Re: [Patch] A clipboard daemon for gnome-settings-daemon
- From: James Henstridge <james daa com au>
- To: Hongli Lai <h lai chello nl>
- Cc: desktop-devel-list gnome org
- Subject: Re: [Patch] A clipboard daemon for gnome-settings-daemon
- Date: Sat, 06 Sep 2003 21:20:32 +0800
On 06/09/03 19:19, Hongli Lai wrote:
I am aware of all this. But I don't see any other easy way to prevent the
clipboard content from getting lost.
The other alternative is make applications transfer data to the daemon before
they exit, but this requires modification in all applications (or at least
the toolkits; depending on the situation). That's way too much work.
With this daemon, the X clipboard will work very similar to the Win32
clipboard. Yes, memory is wasted, but the content doesn't get lost. And so
far, I have seen a lot more people complaining about the X clipboard
(hundreds) than the Win32 clipboard (nobody; ever heard a user critisize the
Win32 clipboard? I haven't).
Looking at modern win32 applications, I would guess that they work in a
manner closer to the X selection mechanism, with support for transfering
the selection to another daemon on exit.

###

**Required work**
Pick up the mailing list reply about the clipboard daemon and keep writing it from its final sentence onward. The records have no connection to the email about the clipboard daemon.

**Records supplied**
###

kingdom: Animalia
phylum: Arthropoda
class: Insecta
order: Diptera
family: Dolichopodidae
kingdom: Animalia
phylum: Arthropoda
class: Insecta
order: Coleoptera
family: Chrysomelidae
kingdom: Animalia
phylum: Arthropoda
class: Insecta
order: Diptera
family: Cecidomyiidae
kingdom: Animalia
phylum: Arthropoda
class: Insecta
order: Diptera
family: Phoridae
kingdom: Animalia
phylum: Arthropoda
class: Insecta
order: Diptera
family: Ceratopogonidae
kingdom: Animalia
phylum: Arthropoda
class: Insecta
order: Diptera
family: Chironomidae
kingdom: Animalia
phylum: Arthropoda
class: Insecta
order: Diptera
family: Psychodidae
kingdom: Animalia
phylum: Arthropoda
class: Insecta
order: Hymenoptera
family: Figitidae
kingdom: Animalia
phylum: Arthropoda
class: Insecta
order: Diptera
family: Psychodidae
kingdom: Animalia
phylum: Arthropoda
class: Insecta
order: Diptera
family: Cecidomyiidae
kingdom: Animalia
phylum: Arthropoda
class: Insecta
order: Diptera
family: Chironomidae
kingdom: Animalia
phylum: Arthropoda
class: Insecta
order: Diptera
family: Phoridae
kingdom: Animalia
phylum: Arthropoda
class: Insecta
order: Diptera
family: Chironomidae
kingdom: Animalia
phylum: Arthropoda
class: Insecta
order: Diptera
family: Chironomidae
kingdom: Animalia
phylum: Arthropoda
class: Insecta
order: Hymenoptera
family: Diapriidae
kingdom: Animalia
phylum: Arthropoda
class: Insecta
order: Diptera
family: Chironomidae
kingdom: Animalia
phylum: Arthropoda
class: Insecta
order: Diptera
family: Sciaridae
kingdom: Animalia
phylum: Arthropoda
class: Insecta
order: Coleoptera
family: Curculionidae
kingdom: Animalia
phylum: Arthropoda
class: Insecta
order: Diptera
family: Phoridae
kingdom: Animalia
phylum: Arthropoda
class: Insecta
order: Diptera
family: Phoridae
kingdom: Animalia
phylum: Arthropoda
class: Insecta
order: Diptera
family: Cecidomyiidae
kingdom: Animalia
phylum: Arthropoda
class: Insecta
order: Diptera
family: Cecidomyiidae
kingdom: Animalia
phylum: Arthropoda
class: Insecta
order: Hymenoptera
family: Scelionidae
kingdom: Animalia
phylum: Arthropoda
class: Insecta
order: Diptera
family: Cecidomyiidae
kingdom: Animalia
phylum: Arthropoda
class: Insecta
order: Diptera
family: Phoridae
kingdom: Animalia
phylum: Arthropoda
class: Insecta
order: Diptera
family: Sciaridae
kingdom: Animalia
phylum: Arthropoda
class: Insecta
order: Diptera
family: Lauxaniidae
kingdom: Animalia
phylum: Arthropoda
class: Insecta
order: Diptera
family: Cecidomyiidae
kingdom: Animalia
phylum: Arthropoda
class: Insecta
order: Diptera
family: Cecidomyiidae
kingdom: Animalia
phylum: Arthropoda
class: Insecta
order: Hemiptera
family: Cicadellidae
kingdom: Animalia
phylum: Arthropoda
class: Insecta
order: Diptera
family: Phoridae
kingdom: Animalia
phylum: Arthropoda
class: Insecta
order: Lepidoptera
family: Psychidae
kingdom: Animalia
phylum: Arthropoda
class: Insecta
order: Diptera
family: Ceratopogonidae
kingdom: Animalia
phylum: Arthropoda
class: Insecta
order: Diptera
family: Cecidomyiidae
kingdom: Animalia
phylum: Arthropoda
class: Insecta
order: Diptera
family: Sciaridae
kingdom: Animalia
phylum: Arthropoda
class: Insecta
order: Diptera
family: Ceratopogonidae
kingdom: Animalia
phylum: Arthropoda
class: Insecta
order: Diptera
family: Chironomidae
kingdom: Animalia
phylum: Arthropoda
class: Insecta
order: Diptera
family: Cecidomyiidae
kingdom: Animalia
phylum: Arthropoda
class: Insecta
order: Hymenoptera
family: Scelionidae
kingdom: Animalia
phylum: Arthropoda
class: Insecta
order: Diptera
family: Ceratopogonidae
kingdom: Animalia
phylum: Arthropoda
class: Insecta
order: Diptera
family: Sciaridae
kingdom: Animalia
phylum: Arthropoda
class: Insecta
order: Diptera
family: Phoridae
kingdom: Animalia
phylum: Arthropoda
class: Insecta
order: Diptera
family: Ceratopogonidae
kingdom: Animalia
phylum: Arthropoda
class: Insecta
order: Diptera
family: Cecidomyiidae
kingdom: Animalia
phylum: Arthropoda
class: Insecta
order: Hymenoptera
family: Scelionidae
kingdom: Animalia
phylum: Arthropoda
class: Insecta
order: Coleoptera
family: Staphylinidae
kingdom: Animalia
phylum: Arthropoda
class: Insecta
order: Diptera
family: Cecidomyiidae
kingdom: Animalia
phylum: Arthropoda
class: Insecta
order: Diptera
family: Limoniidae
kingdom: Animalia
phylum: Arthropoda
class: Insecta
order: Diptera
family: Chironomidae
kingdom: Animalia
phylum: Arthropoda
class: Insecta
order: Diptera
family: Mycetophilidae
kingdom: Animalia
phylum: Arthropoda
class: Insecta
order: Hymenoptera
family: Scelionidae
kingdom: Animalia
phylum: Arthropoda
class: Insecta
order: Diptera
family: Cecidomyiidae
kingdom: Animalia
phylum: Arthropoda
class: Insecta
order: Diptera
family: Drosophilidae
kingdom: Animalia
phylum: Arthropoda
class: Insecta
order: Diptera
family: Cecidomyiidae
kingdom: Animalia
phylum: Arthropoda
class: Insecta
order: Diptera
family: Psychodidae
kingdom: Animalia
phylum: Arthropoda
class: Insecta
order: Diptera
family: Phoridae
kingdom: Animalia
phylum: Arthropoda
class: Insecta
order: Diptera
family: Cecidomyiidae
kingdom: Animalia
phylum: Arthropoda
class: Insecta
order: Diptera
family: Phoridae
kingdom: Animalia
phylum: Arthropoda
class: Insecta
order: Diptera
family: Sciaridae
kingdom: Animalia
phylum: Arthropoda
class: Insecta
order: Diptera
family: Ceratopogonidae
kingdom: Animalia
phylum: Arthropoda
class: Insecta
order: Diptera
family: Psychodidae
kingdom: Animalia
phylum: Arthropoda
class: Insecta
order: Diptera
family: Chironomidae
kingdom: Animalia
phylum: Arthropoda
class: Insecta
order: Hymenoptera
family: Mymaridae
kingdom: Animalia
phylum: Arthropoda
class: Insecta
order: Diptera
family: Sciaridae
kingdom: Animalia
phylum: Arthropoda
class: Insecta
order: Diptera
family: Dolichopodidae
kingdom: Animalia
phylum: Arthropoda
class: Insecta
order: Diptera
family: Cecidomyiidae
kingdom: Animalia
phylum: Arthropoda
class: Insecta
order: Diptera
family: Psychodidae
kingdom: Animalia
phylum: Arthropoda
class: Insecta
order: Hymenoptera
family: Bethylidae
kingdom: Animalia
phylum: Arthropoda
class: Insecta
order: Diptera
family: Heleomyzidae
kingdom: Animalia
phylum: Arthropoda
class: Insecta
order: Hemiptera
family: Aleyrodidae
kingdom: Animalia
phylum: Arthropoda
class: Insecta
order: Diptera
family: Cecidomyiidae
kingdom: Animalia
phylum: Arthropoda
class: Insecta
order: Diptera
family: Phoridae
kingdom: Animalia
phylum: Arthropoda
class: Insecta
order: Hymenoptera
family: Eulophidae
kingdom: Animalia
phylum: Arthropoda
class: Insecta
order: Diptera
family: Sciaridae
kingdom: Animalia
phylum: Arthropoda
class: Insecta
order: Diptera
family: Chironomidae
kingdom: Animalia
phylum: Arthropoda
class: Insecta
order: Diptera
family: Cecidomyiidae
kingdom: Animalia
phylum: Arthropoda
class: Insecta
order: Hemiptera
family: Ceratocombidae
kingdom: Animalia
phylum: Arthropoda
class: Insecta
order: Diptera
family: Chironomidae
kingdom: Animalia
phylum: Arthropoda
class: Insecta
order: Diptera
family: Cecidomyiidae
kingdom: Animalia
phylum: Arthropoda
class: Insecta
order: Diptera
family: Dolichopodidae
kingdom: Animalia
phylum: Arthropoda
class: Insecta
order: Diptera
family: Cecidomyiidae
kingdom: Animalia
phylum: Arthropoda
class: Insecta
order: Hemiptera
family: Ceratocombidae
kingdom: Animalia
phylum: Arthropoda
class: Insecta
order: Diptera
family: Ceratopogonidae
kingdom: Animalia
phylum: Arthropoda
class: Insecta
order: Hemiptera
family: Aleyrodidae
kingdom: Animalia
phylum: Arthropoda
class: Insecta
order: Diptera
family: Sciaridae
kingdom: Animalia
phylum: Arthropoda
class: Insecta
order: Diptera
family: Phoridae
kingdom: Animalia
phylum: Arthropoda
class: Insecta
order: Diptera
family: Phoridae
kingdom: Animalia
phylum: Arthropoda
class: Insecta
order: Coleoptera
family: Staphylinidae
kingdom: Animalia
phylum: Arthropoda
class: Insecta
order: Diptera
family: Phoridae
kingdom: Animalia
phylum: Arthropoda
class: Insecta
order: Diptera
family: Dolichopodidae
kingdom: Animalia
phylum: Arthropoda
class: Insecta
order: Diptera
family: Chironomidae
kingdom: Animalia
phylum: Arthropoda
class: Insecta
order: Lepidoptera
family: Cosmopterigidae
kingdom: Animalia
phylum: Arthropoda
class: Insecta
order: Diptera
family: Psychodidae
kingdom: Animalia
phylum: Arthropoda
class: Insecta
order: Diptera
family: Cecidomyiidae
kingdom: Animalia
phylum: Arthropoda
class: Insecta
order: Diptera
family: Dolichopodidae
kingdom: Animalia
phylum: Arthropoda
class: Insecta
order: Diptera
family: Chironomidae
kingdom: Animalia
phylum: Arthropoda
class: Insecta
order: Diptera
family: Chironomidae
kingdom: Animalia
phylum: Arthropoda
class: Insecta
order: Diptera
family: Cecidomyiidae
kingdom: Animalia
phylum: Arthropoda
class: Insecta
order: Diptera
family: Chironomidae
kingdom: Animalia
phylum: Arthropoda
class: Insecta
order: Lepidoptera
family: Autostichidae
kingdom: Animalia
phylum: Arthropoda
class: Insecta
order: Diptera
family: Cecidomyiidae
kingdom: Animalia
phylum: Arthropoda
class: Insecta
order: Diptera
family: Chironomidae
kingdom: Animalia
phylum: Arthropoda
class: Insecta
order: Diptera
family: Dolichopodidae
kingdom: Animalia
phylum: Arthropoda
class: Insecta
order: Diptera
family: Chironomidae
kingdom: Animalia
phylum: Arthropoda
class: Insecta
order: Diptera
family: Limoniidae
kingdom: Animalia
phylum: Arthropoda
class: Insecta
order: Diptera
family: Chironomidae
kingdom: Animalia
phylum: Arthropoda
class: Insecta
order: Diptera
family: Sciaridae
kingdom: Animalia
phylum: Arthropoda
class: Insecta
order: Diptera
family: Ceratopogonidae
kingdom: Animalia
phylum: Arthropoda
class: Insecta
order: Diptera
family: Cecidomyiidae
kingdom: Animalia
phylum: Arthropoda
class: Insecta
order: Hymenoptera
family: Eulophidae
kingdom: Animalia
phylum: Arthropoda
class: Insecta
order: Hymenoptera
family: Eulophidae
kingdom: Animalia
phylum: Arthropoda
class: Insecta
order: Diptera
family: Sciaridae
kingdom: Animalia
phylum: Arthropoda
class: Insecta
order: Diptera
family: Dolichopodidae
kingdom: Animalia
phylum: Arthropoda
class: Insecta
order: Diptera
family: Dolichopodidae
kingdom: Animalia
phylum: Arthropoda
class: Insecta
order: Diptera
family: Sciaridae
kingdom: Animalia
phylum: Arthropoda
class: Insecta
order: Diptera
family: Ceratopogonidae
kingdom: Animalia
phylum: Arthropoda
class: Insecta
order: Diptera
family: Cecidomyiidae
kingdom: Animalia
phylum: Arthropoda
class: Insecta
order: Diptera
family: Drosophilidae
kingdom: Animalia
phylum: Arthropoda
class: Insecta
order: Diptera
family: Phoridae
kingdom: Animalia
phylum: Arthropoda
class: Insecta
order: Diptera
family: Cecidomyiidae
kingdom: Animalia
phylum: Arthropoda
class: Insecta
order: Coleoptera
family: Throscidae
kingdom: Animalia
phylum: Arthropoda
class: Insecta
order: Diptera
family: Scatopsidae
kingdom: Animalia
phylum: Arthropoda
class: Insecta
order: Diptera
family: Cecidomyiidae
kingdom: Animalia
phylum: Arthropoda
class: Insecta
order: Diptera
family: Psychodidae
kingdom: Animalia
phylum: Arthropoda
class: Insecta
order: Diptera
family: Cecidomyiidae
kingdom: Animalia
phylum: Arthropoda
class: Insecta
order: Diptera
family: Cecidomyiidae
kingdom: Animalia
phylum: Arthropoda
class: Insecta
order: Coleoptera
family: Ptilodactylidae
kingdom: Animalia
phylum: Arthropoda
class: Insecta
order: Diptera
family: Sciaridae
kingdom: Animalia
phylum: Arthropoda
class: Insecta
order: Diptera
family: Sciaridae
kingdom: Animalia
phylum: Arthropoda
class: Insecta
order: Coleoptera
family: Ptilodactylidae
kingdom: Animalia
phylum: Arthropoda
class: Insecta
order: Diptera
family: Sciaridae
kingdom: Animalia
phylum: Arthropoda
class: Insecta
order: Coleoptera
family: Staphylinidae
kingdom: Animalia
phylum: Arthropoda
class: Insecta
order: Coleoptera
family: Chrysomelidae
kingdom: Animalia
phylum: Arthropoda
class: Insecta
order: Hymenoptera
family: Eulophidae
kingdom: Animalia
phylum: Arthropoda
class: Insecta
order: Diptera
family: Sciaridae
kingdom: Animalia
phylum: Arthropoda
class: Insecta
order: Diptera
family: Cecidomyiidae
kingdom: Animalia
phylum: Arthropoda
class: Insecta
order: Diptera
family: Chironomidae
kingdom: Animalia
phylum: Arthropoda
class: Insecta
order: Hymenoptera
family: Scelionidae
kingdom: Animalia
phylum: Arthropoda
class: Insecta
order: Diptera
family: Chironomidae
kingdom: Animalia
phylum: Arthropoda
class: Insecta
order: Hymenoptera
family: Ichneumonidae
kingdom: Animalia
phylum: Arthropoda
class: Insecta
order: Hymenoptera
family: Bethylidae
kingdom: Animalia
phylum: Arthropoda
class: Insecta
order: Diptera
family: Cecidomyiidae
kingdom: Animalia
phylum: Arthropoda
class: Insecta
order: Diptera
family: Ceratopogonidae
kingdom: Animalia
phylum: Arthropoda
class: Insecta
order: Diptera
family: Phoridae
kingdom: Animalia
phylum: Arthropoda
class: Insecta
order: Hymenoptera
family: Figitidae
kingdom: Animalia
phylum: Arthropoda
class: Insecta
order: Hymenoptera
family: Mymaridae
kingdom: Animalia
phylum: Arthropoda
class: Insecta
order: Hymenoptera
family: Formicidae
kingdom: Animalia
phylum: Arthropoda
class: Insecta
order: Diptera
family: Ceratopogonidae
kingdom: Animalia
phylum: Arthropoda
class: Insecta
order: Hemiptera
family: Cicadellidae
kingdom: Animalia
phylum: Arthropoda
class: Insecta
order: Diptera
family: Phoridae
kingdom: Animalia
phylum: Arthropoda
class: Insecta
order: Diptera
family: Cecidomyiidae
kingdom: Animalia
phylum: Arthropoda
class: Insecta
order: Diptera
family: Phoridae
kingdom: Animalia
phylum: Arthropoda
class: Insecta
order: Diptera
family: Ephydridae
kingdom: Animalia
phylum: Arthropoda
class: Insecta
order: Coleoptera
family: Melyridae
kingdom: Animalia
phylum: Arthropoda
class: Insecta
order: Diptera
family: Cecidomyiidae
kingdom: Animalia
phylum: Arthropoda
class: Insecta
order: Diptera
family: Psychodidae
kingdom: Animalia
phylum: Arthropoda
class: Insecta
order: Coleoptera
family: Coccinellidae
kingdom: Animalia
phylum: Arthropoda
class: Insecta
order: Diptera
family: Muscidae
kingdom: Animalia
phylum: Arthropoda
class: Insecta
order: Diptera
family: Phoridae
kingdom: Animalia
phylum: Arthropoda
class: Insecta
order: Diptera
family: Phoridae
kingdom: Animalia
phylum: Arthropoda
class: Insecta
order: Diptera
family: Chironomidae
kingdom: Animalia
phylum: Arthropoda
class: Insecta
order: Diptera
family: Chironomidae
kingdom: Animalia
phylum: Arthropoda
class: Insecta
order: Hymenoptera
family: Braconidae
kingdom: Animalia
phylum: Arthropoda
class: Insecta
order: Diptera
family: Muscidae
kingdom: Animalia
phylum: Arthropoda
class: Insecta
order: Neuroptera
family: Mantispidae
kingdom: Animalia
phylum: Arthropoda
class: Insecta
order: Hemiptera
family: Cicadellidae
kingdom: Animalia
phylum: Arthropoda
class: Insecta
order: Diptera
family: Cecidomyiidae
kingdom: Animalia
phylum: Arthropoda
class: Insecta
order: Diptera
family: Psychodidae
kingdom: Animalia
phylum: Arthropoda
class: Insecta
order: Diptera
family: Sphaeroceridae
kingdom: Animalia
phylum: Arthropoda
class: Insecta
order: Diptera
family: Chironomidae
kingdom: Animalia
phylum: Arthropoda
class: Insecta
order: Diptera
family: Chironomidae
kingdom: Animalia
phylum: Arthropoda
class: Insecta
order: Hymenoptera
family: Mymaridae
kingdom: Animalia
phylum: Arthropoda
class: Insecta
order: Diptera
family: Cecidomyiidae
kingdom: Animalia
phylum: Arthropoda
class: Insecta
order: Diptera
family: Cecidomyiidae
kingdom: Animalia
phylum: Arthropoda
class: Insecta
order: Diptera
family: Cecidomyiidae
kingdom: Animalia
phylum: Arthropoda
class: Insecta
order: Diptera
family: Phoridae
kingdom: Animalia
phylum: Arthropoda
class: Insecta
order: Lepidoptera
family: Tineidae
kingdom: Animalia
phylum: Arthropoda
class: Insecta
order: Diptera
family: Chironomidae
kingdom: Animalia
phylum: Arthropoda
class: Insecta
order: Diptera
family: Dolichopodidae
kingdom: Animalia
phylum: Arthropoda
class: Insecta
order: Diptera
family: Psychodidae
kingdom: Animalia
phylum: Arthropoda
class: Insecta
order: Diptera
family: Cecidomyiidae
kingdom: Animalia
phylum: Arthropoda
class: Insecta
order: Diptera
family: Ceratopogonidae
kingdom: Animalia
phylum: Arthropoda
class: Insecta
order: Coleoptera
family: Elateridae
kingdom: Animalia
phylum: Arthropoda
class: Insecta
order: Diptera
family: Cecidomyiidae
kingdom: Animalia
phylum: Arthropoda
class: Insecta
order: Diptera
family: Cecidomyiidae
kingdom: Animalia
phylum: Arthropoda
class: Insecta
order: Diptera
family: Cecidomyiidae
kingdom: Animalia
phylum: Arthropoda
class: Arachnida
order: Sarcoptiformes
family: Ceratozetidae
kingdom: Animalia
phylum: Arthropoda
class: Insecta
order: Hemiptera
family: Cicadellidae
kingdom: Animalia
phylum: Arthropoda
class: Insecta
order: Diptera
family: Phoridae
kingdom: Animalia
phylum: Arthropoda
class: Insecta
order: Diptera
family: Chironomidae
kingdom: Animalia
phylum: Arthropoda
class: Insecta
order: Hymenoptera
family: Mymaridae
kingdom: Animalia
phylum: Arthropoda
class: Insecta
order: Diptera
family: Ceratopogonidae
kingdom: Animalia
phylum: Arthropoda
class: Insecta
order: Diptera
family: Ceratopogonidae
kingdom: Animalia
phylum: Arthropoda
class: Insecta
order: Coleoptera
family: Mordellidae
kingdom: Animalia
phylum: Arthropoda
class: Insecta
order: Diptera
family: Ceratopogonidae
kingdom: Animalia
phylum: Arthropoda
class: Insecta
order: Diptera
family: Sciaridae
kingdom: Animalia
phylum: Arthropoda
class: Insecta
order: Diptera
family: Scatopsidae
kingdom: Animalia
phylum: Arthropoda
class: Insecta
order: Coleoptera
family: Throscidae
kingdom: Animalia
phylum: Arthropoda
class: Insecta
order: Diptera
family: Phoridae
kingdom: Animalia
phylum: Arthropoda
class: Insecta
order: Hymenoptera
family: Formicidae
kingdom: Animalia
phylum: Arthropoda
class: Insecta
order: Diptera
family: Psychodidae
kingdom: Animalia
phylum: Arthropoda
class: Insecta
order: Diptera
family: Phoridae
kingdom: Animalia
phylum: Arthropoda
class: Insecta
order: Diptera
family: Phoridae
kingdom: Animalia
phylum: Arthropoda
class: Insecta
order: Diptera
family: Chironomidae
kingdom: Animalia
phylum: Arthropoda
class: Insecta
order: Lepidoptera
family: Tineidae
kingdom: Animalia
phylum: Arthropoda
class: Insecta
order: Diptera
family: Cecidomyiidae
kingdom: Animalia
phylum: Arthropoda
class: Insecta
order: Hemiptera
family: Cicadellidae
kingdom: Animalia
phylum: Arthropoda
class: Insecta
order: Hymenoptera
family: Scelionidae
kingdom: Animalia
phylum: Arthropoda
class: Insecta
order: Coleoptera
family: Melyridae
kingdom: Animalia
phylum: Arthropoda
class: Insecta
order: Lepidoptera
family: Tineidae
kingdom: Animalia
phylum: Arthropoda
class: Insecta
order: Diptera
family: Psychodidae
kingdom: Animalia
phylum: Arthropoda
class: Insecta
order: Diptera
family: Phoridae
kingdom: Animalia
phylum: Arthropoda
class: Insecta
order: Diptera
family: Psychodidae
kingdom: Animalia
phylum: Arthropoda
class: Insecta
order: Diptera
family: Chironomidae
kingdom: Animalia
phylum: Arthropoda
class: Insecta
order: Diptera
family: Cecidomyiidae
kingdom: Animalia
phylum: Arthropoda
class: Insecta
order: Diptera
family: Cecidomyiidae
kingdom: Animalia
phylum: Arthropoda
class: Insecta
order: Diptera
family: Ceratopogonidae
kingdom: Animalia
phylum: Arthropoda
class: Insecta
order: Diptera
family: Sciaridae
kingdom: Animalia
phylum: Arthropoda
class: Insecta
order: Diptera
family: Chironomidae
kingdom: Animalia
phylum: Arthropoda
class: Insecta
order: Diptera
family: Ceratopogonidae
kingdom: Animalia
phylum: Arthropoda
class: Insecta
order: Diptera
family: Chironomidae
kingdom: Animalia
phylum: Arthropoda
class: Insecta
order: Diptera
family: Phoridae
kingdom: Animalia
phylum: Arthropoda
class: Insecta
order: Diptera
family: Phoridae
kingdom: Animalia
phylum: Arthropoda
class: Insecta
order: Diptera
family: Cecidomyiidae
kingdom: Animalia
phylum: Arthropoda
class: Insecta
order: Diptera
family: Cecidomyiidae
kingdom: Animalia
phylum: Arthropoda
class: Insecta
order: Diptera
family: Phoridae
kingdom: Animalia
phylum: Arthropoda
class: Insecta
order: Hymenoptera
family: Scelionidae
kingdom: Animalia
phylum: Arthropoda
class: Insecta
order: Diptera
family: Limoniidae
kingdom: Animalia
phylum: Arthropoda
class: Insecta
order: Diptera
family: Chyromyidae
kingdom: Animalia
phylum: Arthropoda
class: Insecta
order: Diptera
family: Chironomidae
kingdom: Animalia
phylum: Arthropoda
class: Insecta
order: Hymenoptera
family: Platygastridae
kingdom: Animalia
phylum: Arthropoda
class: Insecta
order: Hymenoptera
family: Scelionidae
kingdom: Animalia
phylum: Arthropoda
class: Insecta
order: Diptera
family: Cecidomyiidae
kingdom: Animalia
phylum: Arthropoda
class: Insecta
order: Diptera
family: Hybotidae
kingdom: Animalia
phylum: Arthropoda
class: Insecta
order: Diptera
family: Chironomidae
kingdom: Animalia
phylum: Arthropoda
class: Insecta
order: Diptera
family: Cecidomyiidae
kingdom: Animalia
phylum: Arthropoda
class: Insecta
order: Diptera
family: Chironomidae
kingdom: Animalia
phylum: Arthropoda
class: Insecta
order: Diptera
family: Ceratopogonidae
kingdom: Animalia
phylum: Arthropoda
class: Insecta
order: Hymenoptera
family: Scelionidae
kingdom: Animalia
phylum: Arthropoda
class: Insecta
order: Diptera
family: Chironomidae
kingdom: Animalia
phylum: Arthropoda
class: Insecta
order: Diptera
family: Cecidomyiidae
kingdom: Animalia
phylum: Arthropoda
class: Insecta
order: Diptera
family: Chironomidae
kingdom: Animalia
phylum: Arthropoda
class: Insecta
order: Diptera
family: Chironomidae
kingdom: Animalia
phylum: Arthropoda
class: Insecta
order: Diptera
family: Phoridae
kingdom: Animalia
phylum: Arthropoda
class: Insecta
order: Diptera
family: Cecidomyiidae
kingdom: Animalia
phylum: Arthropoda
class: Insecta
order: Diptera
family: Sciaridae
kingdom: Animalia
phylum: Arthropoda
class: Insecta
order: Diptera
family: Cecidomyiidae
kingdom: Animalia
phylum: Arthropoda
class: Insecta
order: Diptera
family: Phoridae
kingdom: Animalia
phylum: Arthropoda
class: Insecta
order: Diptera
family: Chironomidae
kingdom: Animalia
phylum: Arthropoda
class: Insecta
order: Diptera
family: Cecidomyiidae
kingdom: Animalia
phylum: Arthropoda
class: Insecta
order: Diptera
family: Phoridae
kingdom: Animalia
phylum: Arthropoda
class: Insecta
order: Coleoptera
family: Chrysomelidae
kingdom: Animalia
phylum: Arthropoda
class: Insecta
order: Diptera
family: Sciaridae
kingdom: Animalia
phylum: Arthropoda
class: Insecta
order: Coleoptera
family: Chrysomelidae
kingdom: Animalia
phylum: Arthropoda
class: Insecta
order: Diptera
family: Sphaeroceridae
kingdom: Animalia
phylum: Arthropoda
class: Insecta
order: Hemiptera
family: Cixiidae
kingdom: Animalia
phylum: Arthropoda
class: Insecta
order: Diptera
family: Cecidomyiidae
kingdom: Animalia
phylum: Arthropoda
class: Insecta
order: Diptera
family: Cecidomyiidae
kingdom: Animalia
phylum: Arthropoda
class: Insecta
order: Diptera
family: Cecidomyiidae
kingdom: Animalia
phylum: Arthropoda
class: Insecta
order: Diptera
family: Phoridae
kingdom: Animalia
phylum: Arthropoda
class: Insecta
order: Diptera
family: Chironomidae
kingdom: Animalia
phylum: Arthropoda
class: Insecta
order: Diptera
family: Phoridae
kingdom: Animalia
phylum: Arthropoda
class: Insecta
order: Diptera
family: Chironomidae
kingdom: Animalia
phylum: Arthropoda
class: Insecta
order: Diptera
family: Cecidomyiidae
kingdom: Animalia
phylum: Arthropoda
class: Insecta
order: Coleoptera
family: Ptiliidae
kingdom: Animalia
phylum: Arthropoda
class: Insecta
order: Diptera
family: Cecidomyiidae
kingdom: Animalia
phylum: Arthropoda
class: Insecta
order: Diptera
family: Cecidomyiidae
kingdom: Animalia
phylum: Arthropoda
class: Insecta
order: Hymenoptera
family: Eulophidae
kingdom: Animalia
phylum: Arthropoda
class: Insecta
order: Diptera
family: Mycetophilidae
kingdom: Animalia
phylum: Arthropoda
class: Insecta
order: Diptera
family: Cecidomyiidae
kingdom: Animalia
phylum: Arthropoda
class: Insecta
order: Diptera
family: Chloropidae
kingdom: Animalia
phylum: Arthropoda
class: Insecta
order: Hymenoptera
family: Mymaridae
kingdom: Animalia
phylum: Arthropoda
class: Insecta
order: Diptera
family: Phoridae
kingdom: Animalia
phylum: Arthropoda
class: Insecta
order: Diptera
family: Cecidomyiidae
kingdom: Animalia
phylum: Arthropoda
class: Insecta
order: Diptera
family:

###

**Answer below**
If I am using Microsoft Word, I can paste data copied from word in a
number of formats, including plain text, html and full word format (ie.
it supports content negotiation). Further more, if I copy a large
amount of text and exit Word, it will pop up a dialog asking if I want
the data to remain available to other apps after exit.
If Word wasn't involved in the "paste" process, I can't see any reason
why it would need to ask this question on exit.
If word wasn't involved, then I would expect that paste would work
equally well before/after exit and use the same amount of memory. If
this was the case, then there wouldn't be much reason to ask the question.
James.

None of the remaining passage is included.